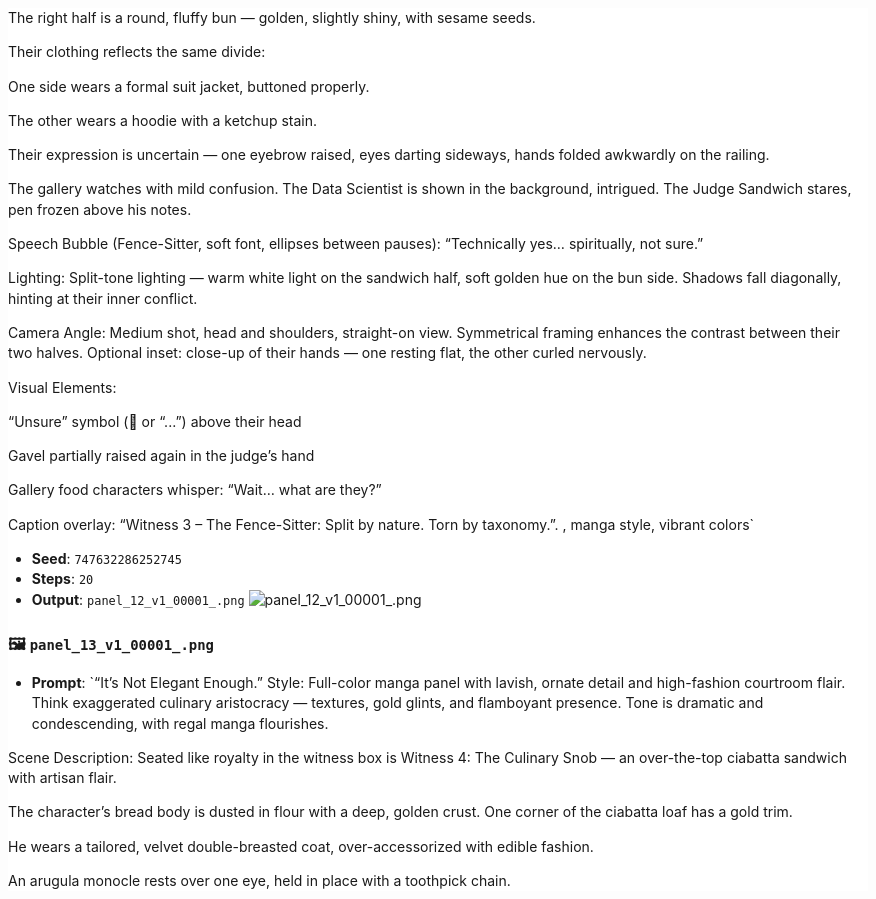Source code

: The right half is a round, fluffy bun — golden, slightly shiny, with sesame seeds.

Their clothing reflects the same divide:

One side wears a formal suit jacket, buttoned properly.

The other wears a hoodie with a ketchup stain.

Their expression is uncertain — one eyebrow raised, eyes darting sideways, hands folded awkwardly on the railing.

The gallery watches with mild confusion.
The Data Scientist is shown in the background, intrigued.
The Judge Sandwich stares, pen frozen above his notes.

Speech Bubble (Fence-Sitter, soft font, ellipses between pauses):
“Technically yes… spiritually, not sure.”

Lighting:
Split-tone lighting — warm white light on the sandwich half, soft golden hue on the bun side. Shadows fall diagonally, hinting at their inner conflict.

Camera Angle:
Medium shot, head and shoulders, straight-on view. Symmetrical framing enhances the contrast between their two halves. Optional inset: close-up of their hands — one resting flat, the other curled nervously.

Visual Elements:

“Unsure” symbol (💭 or “...”) above their head

Gavel partially raised again in the judge’s hand

Gallery food characters whisper: “Wait… what are they?”

Caption overlay: “Witness 3 – The Fence-Sitter: Split by nature. Torn by taxonomy.”. , manga style, vibrant colors`
- **Seed**: `747632286252745`
- **Steps**: `20`
- **Output**: `panel_12_v1_00001_.png`
![panel_12_v1_00001_.png](/outputs/manga_panels_manual/panel_12_v1_00001_.png)

### 🖼️ `panel_13_v1_00001_.png`
- **Prompt**: `“It’s Not Elegant Enough.” 
Style: Full-color manga panel with lavish, ornate detail and high-fashion courtroom flair. Think exaggerated culinary aristocracy — textures, gold glints, and flamboyant presence. Tone is dramatic and condescending, with regal manga flourishes.

Scene Description:
Seated like royalty in the witness box is Witness 4: The Culinary Snob — an over-the-top ciabatta sandwich with artisan flair.

The character’s bread body is dusted in flour with a deep, golden crust. One corner of the ciabatta loaf has a gold trim.

He wears a tailored, velvet double-breasted coat, over-accessorized with edible fashion.

An arugula monocle rests over one eye, held in place with a toothpick chain.
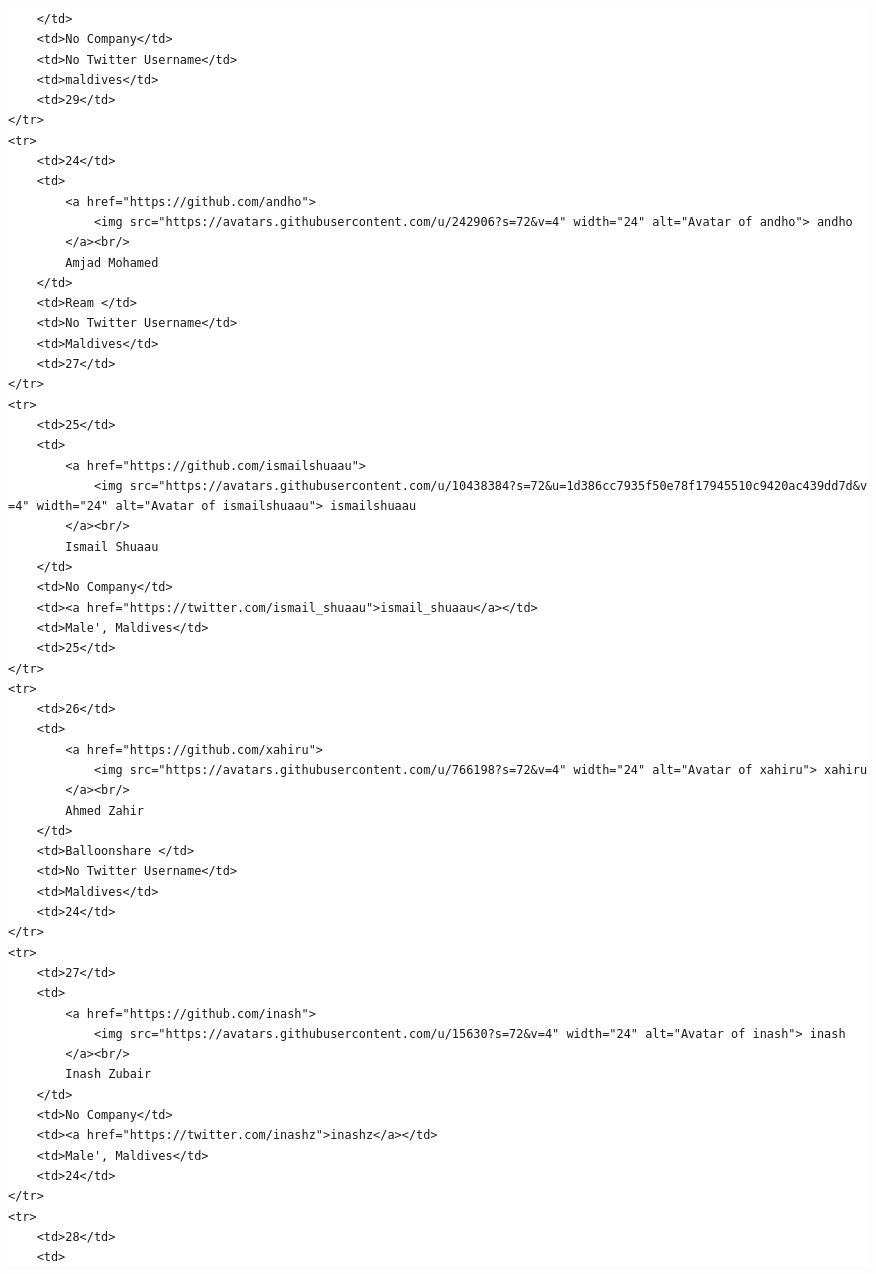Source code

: 		</td>
		<td>No Company</td>
		<td>No Twitter Username</td>
		<td>maldives</td>
		<td>29</td>
	</tr>
	<tr>
		<td>24</td>
		<td>
			<a href="https://github.com/andho">
				<img src="https://avatars.githubusercontent.com/u/242906?s=72&v=4" width="24" alt="Avatar of andho"> andho
			</a><br/>
			Amjad Mohamed
		</td>
		<td>Ream </td>
		<td>No Twitter Username</td>
		<td>Maldives</td>
		<td>27</td>
	</tr>
	<tr>
		<td>25</td>
		<td>
			<a href="https://github.com/ismailshuaau">
				<img src="https://avatars.githubusercontent.com/u/10438384?s=72&u=1d386cc7935f50e78f17945510c9420ac439dd7d&v=4" width="24" alt="Avatar of ismailshuaau"> ismailshuaau
			</a><br/>
			Ismail Shuaau
		</td>
		<td>No Company</td>
		<td><a href="https://twitter.com/ismail_shuaau">ismail_shuaau</a></td>
		<td>Male', Maldives</td>
		<td>25</td>
	</tr>
	<tr>
		<td>26</td>
		<td>
			<a href="https://github.com/xahiru">
				<img src="https://avatars.githubusercontent.com/u/766198?s=72&v=4" width="24" alt="Avatar of xahiru"> xahiru
			</a><br/>
			Ahmed Zahir
		</td>
		<td>Balloonshare </td>
		<td>No Twitter Username</td>
		<td>Maldives</td>
		<td>24</td>
	</tr>
	<tr>
		<td>27</td>
		<td>
			<a href="https://github.com/inash">
				<img src="https://avatars.githubusercontent.com/u/15630?s=72&v=4" width="24" alt="Avatar of inash"> inash
			</a><br/>
			Inash Zubair
		</td>
		<td>No Company</td>
		<td><a href="https://twitter.com/inashz">inashz</a></td>
		<td>Male', Maldives</td>
		<td>24</td>
	</tr>
	<tr>
		<td>28</td>
		<td>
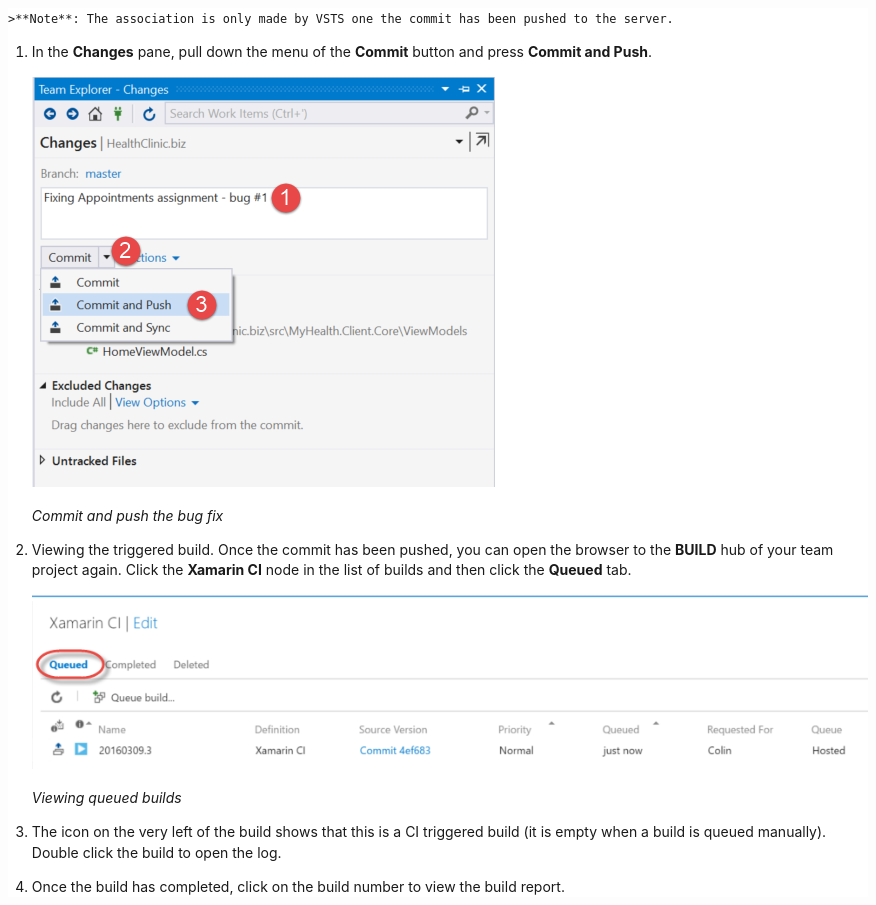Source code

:     >**Note**: The association is only made by VSTS one the commit has been pushed to the server.

1. In the **Changes** pane, pull down the menu of the **Commit** button and press **Commit and Push**.

    ![Commit and push the bug fix](Images/vs-commit-bug-fix.png "Commit and push the bug fix")

    _Commit and push the bug fix_

1. Viewing the triggered build. Once the commit has been pushed, you can open the browser to the **BUILD** hub of your team project again. Click the **Xamarin CI** node in the list of builds and then click the **Queued** tab.

    ![Viewing queued builds](Images/vsts-build-ci-trigger.png "Viewing queued builds")

    _Viewing queued builds_

1. The icon on the very left of the build shows that this is a CI triggered build (it is empty when a build is queued manually). Double click the build to open the log.

1. Once the build has completed, click on the build number to view the build report.
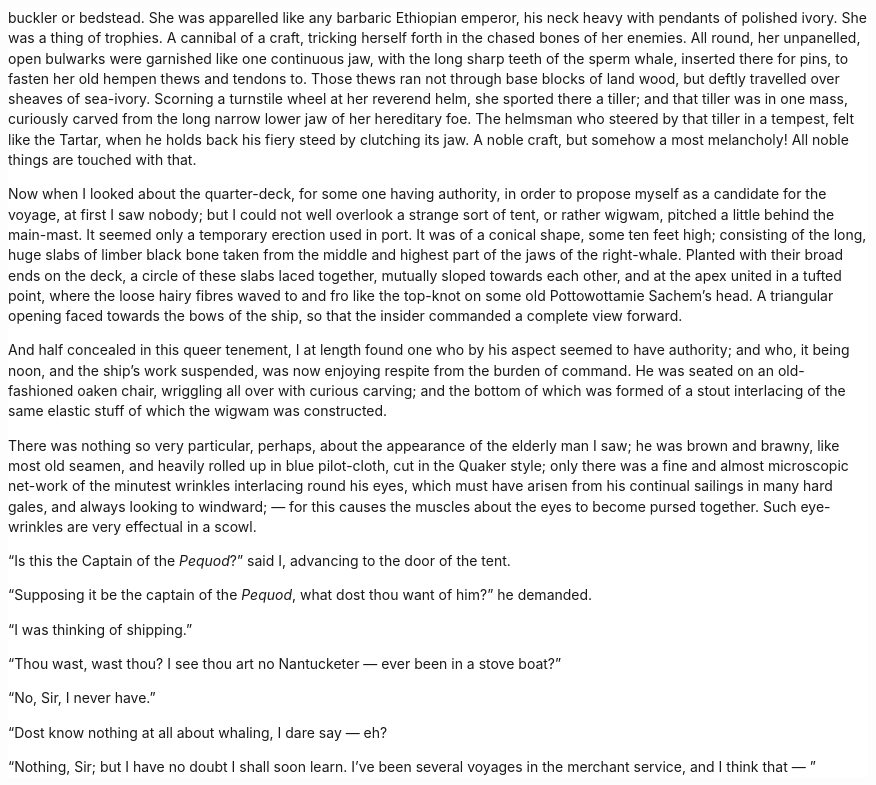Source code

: buckler or bedstead. She was apparelled like any barbaric Ethiopian emperor,
his neck heavy with pendants of polished ivory. She was a thing of trophies. A
cannibal of a craft, tricking herself forth in the chased bones of her enemies.
All round, her unpanelled, open bulwarks were garnished like one continuous
jaw, with the long sharp teeth of the sperm whale, inserted there for pins, to
fasten her old hempen thews and tendons to. Those thews ran not through base
blocks of land wood, but deftly travelled over sheaves of sea-ivory. Scorning a
turnstile wheel at her reverend helm, she sported there a tiller; and that
tiller was in one mass, curiously carved from the long narrow lower jaw of her
hereditary foe. The helmsman who steered by that tiller in a tempest, felt like
the Tartar, when he holds back his fiery steed by clutching its jaw. A noble
craft, but somehow a most melancholy! All noble things are touched with that.

Now when I looked about the quarter-deck, for some one having authority, in
order to propose myself as a candidate for the voyage, at first I saw nobody;
but I could not well overlook a strange sort of tent, or rather wigwam, pitched
a little behind the main-mast. It seemed only a temporary erection used in
port. It was of a conical shape, some ten feet high; consisting of the long,
huge slabs of limber black bone taken from the middle and highest part of the
jaws of the right-whale.  Planted with their broad ends on the deck, a circle
of these slabs laced together, mutually sloped towards each other, and at the
apex united in a tufted point, where the loose hairy fibres waved to and fro
like the top-knot on some old Pottowottamie Sachem’s head. A triangular opening
faced towards the bows of the ship, so that the insider commanded a complete
view forward.

And half concealed in this queer tenement, I at length found one who by his
aspect seemed to have authority; and who, it being noon, and the ship’s work
suspended, was now enjoying respite from the burden of command. He was seated
on an old-fashioned oaken chair, wriggling all over with curious carving; and
the bottom of which was formed of a stout interlacing of the same elastic stuff
of which the wigwam was constructed.

There was nothing so very particular, perhaps, about the appearance of the
elderly man I saw; he was brown and brawny, like most old seamen, and heavily
rolled up in blue pilot-cloth, cut in the Quaker style; only there was a fine
and almost microscopic net-work of the minutest wrinkles interlacing round his
eyes, which must have arisen from his continual sailings in many hard gales,
and always looking to windward; — for this causes the muscles about the eyes to
become pursed together. Such eye-wrinkles are very effectual in a scowl.

“Is this the Captain of the *Pequod*?” said I, advancing to the door of the tent.

“Supposing it be the captain of the *Pequod*, what dost thou want of him?” he
demanded.

“I was thinking of shipping.”

“Thou wast, wast thou? I see thou art no Nantucketer — ever been in a stove
boat?”

“No, Sir, I never have.”

“Dost know nothing at all about whaling, I dare say — eh?

“Nothing, Sir; but I have no doubt I shall soon learn. I’ve been several
voyages in the merchant service, and I think that — ”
* * * *
### Work to complete
Each line from the first line of the material above through the line containing "The Fence-Sitter: Split" is to be reproduced exactly, with both ends kept and pictures left out.

### Answer area
Source code

: The right half is a round, fluffy bun — golden, slightly shiny, with sesame seeds.

Their clothing reflects the same divide:

One side wears a formal suit jacket, buttoned properly.

The other wears a hoodie with a ketchup stain.

Their expression is uncertain — one eyebrow raised, eyes darting sideways, hands folded awkwardly on the railing.

The gallery watches with mild confusion.
The Data Scientist is shown in the background, intrigued.
The Judge Sandwich stares, pen frozen above his notes.

Speech Bubble (Fence-Sitter, soft font, ellipses between pauses):
“Technically yes… spiritually, not sure.”

Lighting:
Split-tone lighting — warm white light on the sandwich half, soft golden hue on the bun side. Shadows fall diagonally, hinting at their inner conflict.

Camera Angle:
Medium shot, head and shoulders, straight-on view. Symmetrical framing enhances the contrast between their two halves. Optional inset: close-up of their hands — one resting flat, the other curled nervously.

Visual Elements:

“Unsure” symbol (💭 or “...”) above their head

Gavel partially raised again in the judge’s hand

Gallery food characters whisper: “Wait… what are they?”

Caption overlay: “Witness 3 – The Fence-Sitter: Split by nature. Torn by taxonomy.”. , manga style, vibrant colors`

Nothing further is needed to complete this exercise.